=== Dataset entries ===
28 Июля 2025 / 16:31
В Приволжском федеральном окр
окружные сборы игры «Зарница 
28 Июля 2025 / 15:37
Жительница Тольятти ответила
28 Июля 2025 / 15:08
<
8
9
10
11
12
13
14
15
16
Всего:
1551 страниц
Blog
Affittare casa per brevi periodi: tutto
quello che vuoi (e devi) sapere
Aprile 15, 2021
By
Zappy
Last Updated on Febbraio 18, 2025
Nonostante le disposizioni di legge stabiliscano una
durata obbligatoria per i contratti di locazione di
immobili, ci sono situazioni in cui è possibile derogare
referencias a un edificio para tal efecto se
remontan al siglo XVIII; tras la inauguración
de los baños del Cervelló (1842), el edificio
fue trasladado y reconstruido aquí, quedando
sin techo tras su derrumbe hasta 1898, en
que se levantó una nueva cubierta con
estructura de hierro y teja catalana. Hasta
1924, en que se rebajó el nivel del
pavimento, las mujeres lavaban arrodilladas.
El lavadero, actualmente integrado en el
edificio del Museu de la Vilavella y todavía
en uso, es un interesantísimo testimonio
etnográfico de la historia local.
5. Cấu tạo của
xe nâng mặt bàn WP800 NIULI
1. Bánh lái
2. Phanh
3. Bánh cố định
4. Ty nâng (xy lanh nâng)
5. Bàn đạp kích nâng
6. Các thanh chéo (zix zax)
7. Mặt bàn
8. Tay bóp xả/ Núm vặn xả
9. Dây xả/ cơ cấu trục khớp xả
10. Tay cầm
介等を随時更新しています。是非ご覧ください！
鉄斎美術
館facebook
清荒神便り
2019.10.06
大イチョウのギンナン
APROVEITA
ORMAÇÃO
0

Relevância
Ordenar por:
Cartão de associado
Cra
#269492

=== Exercise ===
The expected answer is an exact copy of the lines beginning at the one with "5. Bàn đạp kích nâng" and running to the end of the entries above.

=== Reply to the exercise ===
5. Bàn đạp kích nâng
6. Các thanh chéo (zix zax)
7. Mặt bàn
8. Tay bóp xả/ Núm vặn xả
9. Dây xả/ cơ cấu trục khớp xả
10. Tay cầm
介等を随時更新しています。是非ご覧ください！
鉄斎美術
館facebook
清荒神便り
2019.10.06
大イチョウのギンナン
APROVEITA
ORMAÇÃO
0

Relevância
Ordenar por:
Cartão de associado
Cra
#269492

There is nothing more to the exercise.